What Is StyleScan?
We’re always on the lookout for interesting eCommerce services and SaaS solutions, and StyleScan came to our interest. Stylescan is a platform that provides e-commerce fashion businesses with a virtual fitting room.
The platform makes use of AI in order to understand the body measurements and shape of an individual.
AI and eCommerce
In eCommerce, AI plays is playing an increasing role in providing improved customer experiences and new solutions. Some of the most notable applications of AI in eCommerce include product suggestions, tailored shopping experiences, virtual assistants, chatbots, and voice search. And this is where StyleScan helps out.
Using augmented reality technology, StyleScan gives users the ability to virtually try on clothing items on models who have bodies that are similar to their own.
The company has successfully completed a $3 million funding round (according to Pitchbook).

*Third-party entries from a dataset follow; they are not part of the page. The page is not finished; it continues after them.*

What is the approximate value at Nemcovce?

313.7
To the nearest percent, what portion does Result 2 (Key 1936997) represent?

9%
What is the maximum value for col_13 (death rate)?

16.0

What Does The Future Hold For StyleScan?
The Virtual Dressing Room is a growing trend within eCommerce. Indeed, we are seeing that between 50%-80% of customers who buy clothing online report that they send the item back because it does not fit properly or is the wrong size.
Farfetch, Asos, Yoox, and Shopify are all utilizing technology to ensure that online buyers buy garments that fit the first time they try them on. According to one insider, the most difficult task is educating consumers and convincing them to use new size options. And the technology that simulates dressing rooms is starting to emerge as a potential solution to this issue.
Bracketing and eCommerce
While buying the wrong size is a typical error – uniform sizing is a recurrent issue in women’s clothes – it can also be done on purpose.

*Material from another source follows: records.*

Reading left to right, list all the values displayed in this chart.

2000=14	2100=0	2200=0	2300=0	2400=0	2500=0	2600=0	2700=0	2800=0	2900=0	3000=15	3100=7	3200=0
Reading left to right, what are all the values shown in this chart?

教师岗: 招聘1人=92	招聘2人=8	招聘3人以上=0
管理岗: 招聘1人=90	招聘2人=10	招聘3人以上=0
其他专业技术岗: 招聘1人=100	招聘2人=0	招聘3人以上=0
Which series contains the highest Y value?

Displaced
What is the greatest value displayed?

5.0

This is commonly known as a behavior known as “bracketing,” which occurs when a buyer orders numerous sizes of the same item with the purpose of returning the ones that don’t fit, which is usually the majority of them.
According to the survey (same SCMP link as above), over 56% of shoppers worldwide engage in bracketing, which incurs additional expenditures for retailers ranging from shipping and handling to cleaning, repacking, and storing. Longer return cycles, which might take up to 52 days depending on the company’s return policy, can also have a negative impact on the company’s bottom line.